WORK INSTRUCTION: Whatever the records say, give every one of them again exactly.

::::

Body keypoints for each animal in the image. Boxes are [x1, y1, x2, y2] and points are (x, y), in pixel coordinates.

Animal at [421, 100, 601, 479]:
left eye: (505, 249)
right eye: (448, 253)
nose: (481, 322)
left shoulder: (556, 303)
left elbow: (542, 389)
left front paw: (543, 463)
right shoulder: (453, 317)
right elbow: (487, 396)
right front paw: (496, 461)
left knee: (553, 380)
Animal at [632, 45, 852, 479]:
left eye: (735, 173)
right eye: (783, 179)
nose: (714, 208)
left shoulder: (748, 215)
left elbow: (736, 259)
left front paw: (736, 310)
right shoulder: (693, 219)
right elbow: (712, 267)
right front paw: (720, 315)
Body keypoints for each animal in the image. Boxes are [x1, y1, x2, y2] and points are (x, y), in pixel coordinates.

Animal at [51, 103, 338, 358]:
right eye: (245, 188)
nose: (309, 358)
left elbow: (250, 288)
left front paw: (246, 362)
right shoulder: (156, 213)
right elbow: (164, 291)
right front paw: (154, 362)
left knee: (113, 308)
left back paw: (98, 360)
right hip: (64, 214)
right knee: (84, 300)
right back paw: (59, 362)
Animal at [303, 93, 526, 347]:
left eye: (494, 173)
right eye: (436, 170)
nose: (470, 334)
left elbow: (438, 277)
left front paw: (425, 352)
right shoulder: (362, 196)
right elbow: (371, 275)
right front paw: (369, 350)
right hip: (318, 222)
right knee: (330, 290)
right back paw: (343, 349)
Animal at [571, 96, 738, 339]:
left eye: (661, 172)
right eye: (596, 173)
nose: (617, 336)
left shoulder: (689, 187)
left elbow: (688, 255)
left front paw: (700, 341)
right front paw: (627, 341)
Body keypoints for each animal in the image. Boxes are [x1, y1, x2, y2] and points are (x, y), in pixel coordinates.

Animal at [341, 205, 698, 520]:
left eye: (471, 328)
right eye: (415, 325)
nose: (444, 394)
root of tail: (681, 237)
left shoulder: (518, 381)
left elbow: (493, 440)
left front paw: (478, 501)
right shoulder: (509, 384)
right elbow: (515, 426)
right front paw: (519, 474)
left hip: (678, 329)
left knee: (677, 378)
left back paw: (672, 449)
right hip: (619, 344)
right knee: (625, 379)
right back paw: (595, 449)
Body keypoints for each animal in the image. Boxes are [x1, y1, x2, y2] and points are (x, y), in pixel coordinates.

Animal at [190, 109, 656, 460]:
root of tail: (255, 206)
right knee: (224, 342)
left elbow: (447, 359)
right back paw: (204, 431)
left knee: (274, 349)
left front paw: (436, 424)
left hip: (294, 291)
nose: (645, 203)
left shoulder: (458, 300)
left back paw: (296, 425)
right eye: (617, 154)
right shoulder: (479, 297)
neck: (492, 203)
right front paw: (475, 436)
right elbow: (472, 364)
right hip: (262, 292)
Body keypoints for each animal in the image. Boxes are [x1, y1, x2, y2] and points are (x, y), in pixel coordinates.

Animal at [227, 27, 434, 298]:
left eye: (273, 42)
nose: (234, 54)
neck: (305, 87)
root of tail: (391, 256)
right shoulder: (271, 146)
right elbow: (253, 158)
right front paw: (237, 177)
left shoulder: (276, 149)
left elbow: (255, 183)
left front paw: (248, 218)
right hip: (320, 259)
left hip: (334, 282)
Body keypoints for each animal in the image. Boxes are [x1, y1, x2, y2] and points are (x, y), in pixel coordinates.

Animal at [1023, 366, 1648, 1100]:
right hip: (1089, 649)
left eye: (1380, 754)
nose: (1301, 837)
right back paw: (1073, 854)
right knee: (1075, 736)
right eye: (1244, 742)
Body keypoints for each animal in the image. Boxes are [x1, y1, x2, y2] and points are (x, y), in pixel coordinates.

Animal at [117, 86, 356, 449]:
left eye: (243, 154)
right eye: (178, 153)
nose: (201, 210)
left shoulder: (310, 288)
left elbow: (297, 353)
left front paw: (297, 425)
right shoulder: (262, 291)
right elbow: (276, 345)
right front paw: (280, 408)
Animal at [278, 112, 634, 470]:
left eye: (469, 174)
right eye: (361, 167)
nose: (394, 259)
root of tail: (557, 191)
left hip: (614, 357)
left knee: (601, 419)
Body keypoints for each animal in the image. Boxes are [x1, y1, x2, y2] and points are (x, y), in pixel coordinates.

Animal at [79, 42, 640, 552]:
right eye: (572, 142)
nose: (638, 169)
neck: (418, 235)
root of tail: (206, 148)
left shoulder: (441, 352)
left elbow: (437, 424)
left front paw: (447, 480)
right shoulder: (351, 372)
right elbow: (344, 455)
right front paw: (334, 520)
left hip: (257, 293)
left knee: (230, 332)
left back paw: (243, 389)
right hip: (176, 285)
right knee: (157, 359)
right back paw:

::::

ANSWER:
Body keypoints for each animal in the image. Boxes are [x1, y1, x2, y2] and points are (x, y), in pixel coordinates.

Animal at [421, 100, 601, 479]:
left eye: (505, 249)
right eye: (448, 253)
nose: (481, 322)
left shoulder: (556, 303)
left elbow: (542, 389)
left front paw: (543, 463)
right shoulder: (453, 317)
right elbow: (487, 396)
right front paw: (496, 461)
left knee: (553, 380)
Animal at [632, 45, 852, 479]:
left eye: (735, 173)
right eye: (783, 179)
nose: (714, 208)
left shoulder: (748, 215)
left elbow: (736, 259)
left front paw: (736, 310)
right shoulder: (693, 219)
right elbow: (712, 267)
right front paw: (720, 315)
Body keypoints for each animal in the image. Boxes are [x1, y1, x2, y2] and points are (x, y), in pixel coordinates.

Animal at [51, 103, 338, 358]:
right eye: (245, 188)
nose: (309, 358)
left elbow: (250, 288)
left front paw: (246, 362)
right shoulder: (156, 213)
right elbow: (164, 291)
right front paw: (154, 362)
left knee: (113, 308)
left back paw: (98, 360)
right hip: (64, 214)
right knee: (84, 300)
right back paw: (59, 362)
Animal at [303, 93, 526, 347]:
left eye: (494, 173)
right eye: (436, 170)
nose: (470, 334)
left elbow: (438, 277)
left front paw: (425, 352)
right shoulder: (362, 196)
right elbow: (371, 275)
right front paw: (369, 350)
right hip: (318, 222)
right knee: (330, 290)
right back paw: (343, 349)
Animal at [571, 96, 738, 339]:
left eye: (661, 172)
right eye: (596, 173)
nose: (617, 336)
left shoulder: (689, 187)
left elbow: (688, 255)
left front paw: (700, 341)
right front paw: (627, 341)
Body keypoints for each animal in the image. Boxes are [x1, y1, x2, y2] and points are (x, y), in pixel coordinates.

Animal at [341, 205, 698, 520]:
left eye: (471, 328)
right eye: (415, 325)
nose: (444, 394)
root of tail: (681, 237)
left shoulder: (518, 381)
left elbow: (493, 440)
left front paw: (478, 501)
right shoulder: (509, 384)
right elbow: (515, 426)
right front paw: (519, 474)
left hip: (678, 329)
left knee: (677, 378)
left back paw: (672, 449)
right hip: (619, 344)
right knee: (625, 379)
right back paw: (595, 449)
Body keypoints for each animal in the image. Boxes are [x1, y1, x2, y2] and points are (x, y), in pixel coordinates.

Animal at [190, 109, 656, 460]:
root of tail: (255, 206)
right knee: (224, 342)
left elbow: (447, 359)
right back paw: (204, 431)
left knee: (274, 349)
left front paw: (436, 424)
left hip: (294, 291)
nose: (645, 203)
left shoulder: (458, 300)
left back paw: (296, 425)
right eye: (617, 154)
right shoulder: (479, 297)
neck: (492, 203)
right front paw: (475, 436)
right elbow: (472, 364)
right hip: (262, 292)
Body keypoints for each animal in the image. Boxes are [x1, y1, x2, y2] and points are (x, y), in pixel coordinates.

Animal at [227, 27, 434, 298]:
left eye: (273, 42)
nose: (234, 54)
neck: (305, 87)
root of tail: (391, 256)
right shoulder: (271, 146)
right elbow: (253, 158)
right front paw: (237, 177)
left shoulder: (276, 149)
left elbow: (255, 183)
left front paw: (248, 218)
right hip: (320, 259)
left hip: (334, 282)
Body keypoints for each animal in the image. Boxes are [x1, y1, x2, y2] and points are (x, y), in pixel coordinates.

Animal at [1023, 366, 1648, 1100]:
right hip: (1089, 649)
left eye: (1380, 754)
nose: (1301, 837)
right back paw: (1073, 854)
right knee: (1075, 736)
right eye: (1244, 742)
Body keypoints for each animal in the image. Boxes are [x1, y1, x2, y2] and points are (x, y), in pixel coordinates.

Animal at [117, 86, 356, 449]:
left eye: (243, 154)
right eye: (178, 153)
nose: (201, 210)
left shoulder: (310, 288)
left elbow: (297, 353)
left front paw: (297, 425)
right shoulder: (262, 291)
right elbow: (276, 345)
right front paw: (280, 408)
Animal at [278, 112, 634, 470]:
left eye: (469, 174)
right eye: (361, 167)
nose: (394, 259)
root of tail: (557, 191)
left hip: (614, 357)
left knee: (601, 419)
Body keypoints for each animal in the image. Boxes are [x1, y1, x2, y2] and points are (x, y), in pixel coordinates.

Animal at [79, 42, 640, 552]:
right eye: (572, 142)
nose: (638, 169)
neck: (418, 235)
root of tail: (206, 148)
left shoulder: (441, 352)
left elbow: (437, 424)
left front paw: (447, 480)
right shoulder: (351, 372)
right elbow: (344, 455)
right front paw: (334, 520)
left hip: (257, 293)
left knee: (230, 332)
left back paw: (243, 389)
right hip: (176, 285)
right knee: (157, 359)
right back paw:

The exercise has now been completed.